A fresh approach to obesity is needed after a decade of failure to tackle the epidemic, a report has concluded.

Sweeping action is required to halt "an intergenerational cycle" that has led to more than half of Croydon adults being overweight and children growing up seeing obesity as normal, public health experts warned.

More than 170,000 of adults in the borough are overweight and 38 per cent of children aged 10 or 11 are obese, according to Public Health Croydon.

It estimates the cost of the crisis to Croydon will hit £11.2m by 2015, a rise of 24 per cent in eight years.

The body's joint strategic needs assessment, published this week, warned current policies targeting individuals were inadequate and would not reverse the growing obesity problem.

The report, written by health improvement principal Anna Kitt and public health consultant Sarah Nicholls, said: "A difference approach is needed to tackle obesity, because after a decade of government and local intervention there are few signs of a significant reduction in obesity levels.

"Tackling obesity is complex and requires action at every level, from the individual to society, and across all sectors."

It added: "In Croydon, there is an intergenerational cycle of obesity whereby child obesity tracks into adulthood and is associated with several physical and psychological comorbidities.

"This suggests that the next generation is likely to experience increased rates of morbidity and mortality if the obesity problem is not addressed."

Public Health Croydon, which became part of Croydon Council last year, called for the implementation an overarching strategy that would see obesity taken into account across council departments including planning, transport and education.
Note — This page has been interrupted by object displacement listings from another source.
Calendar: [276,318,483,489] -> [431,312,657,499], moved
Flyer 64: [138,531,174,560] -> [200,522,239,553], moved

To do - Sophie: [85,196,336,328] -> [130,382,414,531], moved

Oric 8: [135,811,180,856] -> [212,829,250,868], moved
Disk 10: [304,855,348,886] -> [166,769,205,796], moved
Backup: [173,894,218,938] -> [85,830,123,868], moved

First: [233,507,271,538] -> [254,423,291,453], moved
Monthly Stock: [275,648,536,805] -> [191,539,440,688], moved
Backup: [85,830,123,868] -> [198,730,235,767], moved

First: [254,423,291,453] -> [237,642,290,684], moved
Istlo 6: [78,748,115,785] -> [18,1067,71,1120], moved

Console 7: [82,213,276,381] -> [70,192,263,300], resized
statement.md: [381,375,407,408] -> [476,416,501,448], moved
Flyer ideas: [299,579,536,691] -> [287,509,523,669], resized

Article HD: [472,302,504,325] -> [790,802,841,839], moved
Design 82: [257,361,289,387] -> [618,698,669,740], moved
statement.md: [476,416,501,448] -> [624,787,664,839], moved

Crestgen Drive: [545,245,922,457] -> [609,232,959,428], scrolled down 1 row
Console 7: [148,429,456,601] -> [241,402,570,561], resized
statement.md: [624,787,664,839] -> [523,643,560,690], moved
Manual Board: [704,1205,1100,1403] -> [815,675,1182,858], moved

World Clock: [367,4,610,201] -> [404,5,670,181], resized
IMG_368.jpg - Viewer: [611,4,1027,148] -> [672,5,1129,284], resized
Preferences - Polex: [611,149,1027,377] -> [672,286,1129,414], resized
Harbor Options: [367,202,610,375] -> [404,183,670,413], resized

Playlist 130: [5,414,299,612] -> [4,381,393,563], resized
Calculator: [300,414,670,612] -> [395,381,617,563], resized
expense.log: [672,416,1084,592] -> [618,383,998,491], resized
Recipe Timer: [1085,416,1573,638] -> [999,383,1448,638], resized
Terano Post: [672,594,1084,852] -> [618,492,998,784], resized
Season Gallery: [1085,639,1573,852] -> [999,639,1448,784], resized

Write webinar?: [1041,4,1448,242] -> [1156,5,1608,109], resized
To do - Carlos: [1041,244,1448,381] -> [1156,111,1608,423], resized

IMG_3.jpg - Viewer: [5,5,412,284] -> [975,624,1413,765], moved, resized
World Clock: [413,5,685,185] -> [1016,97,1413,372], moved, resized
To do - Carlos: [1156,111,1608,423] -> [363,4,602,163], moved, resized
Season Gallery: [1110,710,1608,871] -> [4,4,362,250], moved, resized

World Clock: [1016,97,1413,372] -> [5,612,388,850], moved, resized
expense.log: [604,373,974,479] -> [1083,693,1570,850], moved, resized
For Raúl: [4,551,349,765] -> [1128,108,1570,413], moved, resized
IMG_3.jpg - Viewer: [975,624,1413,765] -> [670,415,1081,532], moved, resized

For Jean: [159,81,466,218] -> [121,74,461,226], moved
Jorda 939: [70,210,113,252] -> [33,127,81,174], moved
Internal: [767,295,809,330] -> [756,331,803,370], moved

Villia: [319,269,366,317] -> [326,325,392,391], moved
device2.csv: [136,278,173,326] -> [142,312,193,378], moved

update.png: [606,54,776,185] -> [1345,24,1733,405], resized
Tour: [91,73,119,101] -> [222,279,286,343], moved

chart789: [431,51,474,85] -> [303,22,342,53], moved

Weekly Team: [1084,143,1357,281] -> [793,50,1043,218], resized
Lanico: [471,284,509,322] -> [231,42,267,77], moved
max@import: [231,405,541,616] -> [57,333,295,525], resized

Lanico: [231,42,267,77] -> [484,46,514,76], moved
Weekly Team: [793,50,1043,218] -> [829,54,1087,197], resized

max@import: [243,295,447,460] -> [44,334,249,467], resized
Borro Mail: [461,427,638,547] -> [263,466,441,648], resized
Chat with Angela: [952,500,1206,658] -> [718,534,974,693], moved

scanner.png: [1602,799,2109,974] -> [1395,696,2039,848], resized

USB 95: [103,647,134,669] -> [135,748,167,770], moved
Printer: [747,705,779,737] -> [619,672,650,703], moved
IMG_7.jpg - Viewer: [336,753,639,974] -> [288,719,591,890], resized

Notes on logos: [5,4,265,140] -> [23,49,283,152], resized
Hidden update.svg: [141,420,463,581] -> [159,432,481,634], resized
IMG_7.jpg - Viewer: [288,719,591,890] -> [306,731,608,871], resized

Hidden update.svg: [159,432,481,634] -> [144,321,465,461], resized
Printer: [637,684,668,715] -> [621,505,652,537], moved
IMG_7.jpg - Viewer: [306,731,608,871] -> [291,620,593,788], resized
It recommendations include disadvantaged people's need for exercise being taken into account when considering planning applications, a school-building programme prioritising recreational space and attractive dining facilities, and help with weight management for women before and after pregnancy.

A Croydon Council spokesman said its health and wellbeing board would review the recommendations.

He added: "In the last year child obesity rates have stabilised and are beginning to fall.

"However we're not complacent, and we are tackling the issue with a community-wide approach, including partnership working for healthier workplaces, and healthier schools."

Last month the council announced plans to launch 12-week weight management courses for children aged between four and 12.